Julie Gibson and Emily Giarrizzo could be the first-ever Payson athletes to earn collegiate swimming scholarships.
At least that’s the opinion of their aquatic coach Sharon Strople who has watched the two young girls take on, and often defeat, Valley-area swimmers clutching the advantage of much better year-round training amenities.
“Training facilities in Payson are weak at best, with no regulation pool for all-year training,” Strople said. “The pool (at the Tonto Apache recreation center) they train in is five yards short (of regulation), has no lane lines, pool markings or starting blocks.”
She then takes a good-natured swipe at herself, saying, “They have an amateur coach and no team to bond with.”
Strople’s best hope, she says, is that training facilities in town improve to aid the girls in their development.
If that should happen, “Both Emily and Julie are on track for college swimming scholarships.”
Despite the training hardships, Julie, 13, and Emily, 10, often shine in Valley-area meets as evidenced by both qualifying for the Arizona Short Course State Championships to be held tomorrow, March 6, at Brophy High School in Phoenix.
Julie has qualified in the 50-yard freestyle and Emily qualified in the 50-yard freestyle and the 50-yard breaststroke.
The girls tuned up for the state championships Feb. 20-21 at the USA Swim Eastern Regional meet held at Scottsdale Aquatic Club.
There, Gibson was third in the 50-yard freestyle and Emily won the 50-yard breaststroke.
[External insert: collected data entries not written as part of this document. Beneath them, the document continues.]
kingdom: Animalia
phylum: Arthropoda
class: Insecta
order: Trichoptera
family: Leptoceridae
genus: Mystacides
She was also third in the 50-yard freestyle.
“They both had to reach minimum qualifying times for their age groups to participate in both the regional and state meets,” said Chris Giarrizzo, Emily’s mother.
In preparation for the meets, the two youths train at 5:30 a.m. each weekday in rigorous hour-plus sessions.
“They never complain or have trouble getting there,” Strophe said. “Both continue to amaze me by setting personal records every time they swim.”
The coach lauds Giarrizzo as “tough as nails with a competitive drive of a very mature swimmer.”
She also predicts the diminutive swimmer will, “probably be the smallest one on the blocks (at state), but the bigger girls do not intimidate her and she believes in herself and ability to swim fast.”
At 13 years of age, Gibson is one of the younger and smaller girls in her age group.
This is her first year training (year-round) and she has only begun to discover her speed, dropping more than 12 seconds in her 100 freestyle times in only six months.
The coach also calls Gibson’s butterfly, “a beautiful strong stroke that is fun to watch.”
While swimming is currently a point of emphasis for the two girls, Strople is quick to point out that both also compete in other sports and are honor roll students at their schools.
During the summer months, when Taylor Pool is open, both girls are members of the Payson Pikes swim team and last year were high-point winners at several meets including the Verde Valley Invitational.